In ball sports and video games, we say someone made a “read” of the situation. In that vein, it seems true to say that the other players actions have “written” to the reader, whether they “intended” or not.
“Intention” is an abstraction over determining whether the action “is” or “isn’t” a reliable part of the organism’s pattern, in the way that the action is taken as, to anticipate its future occurrence. In this sense, an “accident,” a logistical or implementation mistake, byproduct effects, and cues are all of the same class. What is this class except about (1) regularity and (2) assigning blame and regulating and managing future interaction?
In other words, if I tell you everything that happened externally, what is missing?

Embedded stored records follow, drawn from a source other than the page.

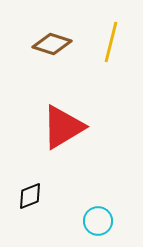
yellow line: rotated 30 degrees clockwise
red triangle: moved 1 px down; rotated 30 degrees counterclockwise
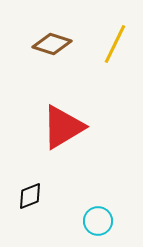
yellow line: moved 4 px right, 2 px down; rotated 12 degrees clockwise
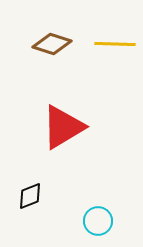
yellow line: rotated 66 degrees clockwise
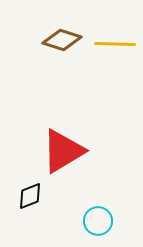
brown diamond: moved 10 px right, 4 px up
red triangle: moved 24 px down
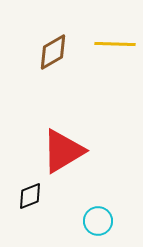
brown diamond: moved 9 px left, 12 px down; rotated 48 degrees counterclockwise
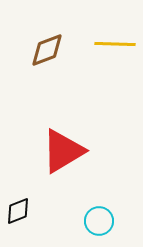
brown diamond: moved 6 px left, 2 px up; rotated 9 degrees clockwise
black diamond: moved 12 px left, 15 px down
cyan circle: moved 1 px right
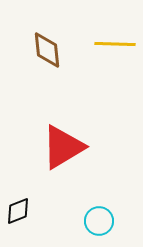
brown diamond: rotated 75 degrees counterclockwise
red triangle: moved 4 px up
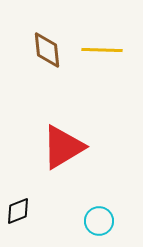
yellow line: moved 13 px left, 6 px down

There is a divide in officiating culture between “by the book” and “considering the full context of the game and the penalties and the consequences.” If a player has a technical, and a second small technical-worthy even happens, is it worth ejecting him, even though the rule is two technical worthy fouls lead to an ejection? And should the situation be different if it is a playoff game? If it is a deciding game in a playoff? These rules (objects, categories, heuristics) are constructions of the referees, and there isn’t a right answer about how they ought to enforce it, there are only the effects that the letter and the letter’s enforcement have on player behavior, whether it’s incentivizing or disincentivizing, whether it’s providing a predictable or unpredictable structure of reward, what is trying to be maximized in the game and equilibria, etc.

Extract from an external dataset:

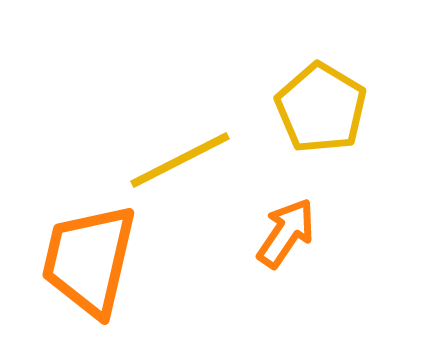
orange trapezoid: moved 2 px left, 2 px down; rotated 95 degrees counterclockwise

“Can’t decide if Warriors dominant or if Celtics trash”: what would this distinction mean except with some comparison to a notion of average replacement, or expected performance? The question of blame: like asking whether a failure to read a prescription is the result of sloppy handwriting by the doc, or poor deciphering by the pharmacist. And the “average replacement” of basketball concept is similar to a standard of “reasonable personhood” in U.S. courts.
We have a sense that shapes the feeling that filters what is said and what is not said, and the “feeling” that causes aversion or attraction, that leads an utterance to be selected or censored, underlies the subconscious strategizing.